● **What to work on**: Only certain lines below are wanted: those starting at the line containing "winning piece, contributing to the" and ending at the line containing "There are no short-cuts to success and", both included, each retyped exactly.

● **Dataset**:
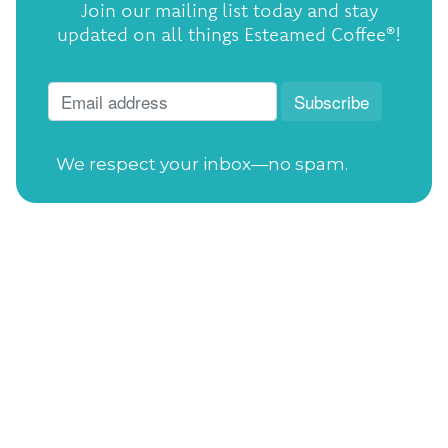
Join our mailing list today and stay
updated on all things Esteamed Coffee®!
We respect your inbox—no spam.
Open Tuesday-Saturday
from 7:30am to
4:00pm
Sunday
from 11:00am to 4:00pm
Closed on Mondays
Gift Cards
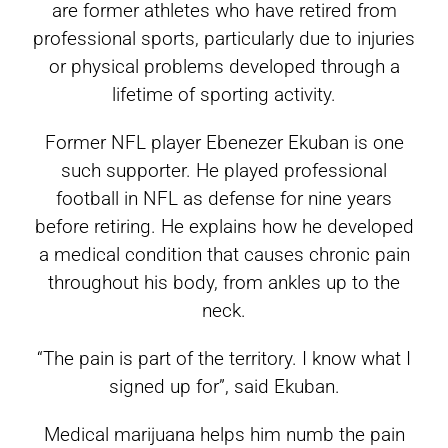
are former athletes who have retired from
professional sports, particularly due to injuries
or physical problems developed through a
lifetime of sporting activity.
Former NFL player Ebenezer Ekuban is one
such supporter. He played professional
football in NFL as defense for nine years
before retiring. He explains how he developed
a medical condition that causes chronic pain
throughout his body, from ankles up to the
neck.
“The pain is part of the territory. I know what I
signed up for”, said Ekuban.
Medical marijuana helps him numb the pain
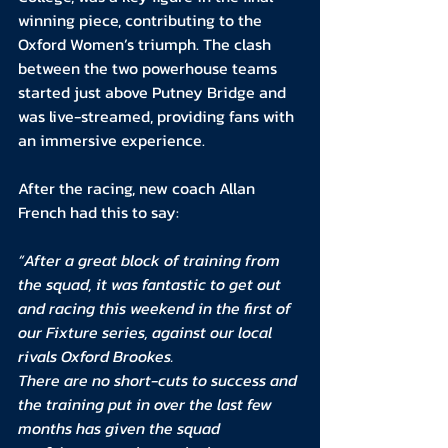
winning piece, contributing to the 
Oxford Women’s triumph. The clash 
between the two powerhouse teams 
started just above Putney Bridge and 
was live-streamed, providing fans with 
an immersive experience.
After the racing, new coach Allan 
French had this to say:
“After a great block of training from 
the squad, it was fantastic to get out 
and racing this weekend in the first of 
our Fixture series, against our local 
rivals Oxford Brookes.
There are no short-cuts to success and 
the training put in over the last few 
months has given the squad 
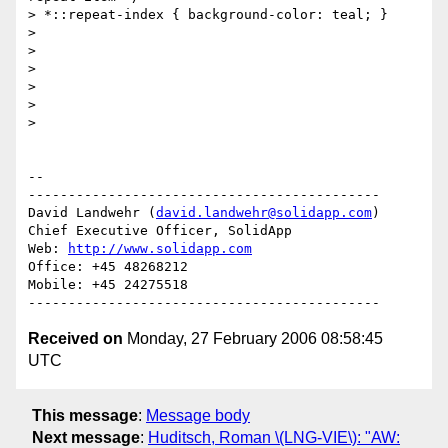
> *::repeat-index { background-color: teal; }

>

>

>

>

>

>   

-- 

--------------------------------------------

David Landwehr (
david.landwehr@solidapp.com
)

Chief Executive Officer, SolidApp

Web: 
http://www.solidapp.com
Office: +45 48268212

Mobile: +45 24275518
* * *
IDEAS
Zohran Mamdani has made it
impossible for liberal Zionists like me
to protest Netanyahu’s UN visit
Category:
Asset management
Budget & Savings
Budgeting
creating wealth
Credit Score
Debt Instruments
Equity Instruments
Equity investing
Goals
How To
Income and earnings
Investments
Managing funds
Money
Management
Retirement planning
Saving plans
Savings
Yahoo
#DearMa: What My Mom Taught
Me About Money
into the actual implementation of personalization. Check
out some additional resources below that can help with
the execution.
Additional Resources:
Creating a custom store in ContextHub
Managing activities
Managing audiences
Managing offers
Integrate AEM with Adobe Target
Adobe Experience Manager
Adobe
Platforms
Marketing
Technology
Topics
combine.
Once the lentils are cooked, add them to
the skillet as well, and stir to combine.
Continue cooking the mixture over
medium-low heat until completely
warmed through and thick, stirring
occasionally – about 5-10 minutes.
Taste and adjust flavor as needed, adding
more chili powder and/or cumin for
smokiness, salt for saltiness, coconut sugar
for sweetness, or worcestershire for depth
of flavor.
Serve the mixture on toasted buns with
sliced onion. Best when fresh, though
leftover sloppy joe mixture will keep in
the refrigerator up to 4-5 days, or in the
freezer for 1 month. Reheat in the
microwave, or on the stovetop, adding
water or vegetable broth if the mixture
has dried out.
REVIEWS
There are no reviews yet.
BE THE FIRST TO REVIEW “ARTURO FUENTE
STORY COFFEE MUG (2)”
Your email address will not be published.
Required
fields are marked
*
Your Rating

● **Answer to this task**:
winning piece, contributing to the 
Oxford Women’s triumph. The clash 
between the two powerhouse teams 
started just above Putney Bridge and 
was live-streamed, providing fans with 
an immersive experience.
After the racing, new coach Allan 
French had this to say:
“After a great block of training from 
the squad, it was fantastic to get out 
and racing this weekend in the first of 
our Fixture series, against our local 
rivals Oxford Brookes.
There are no short-cuts to success and 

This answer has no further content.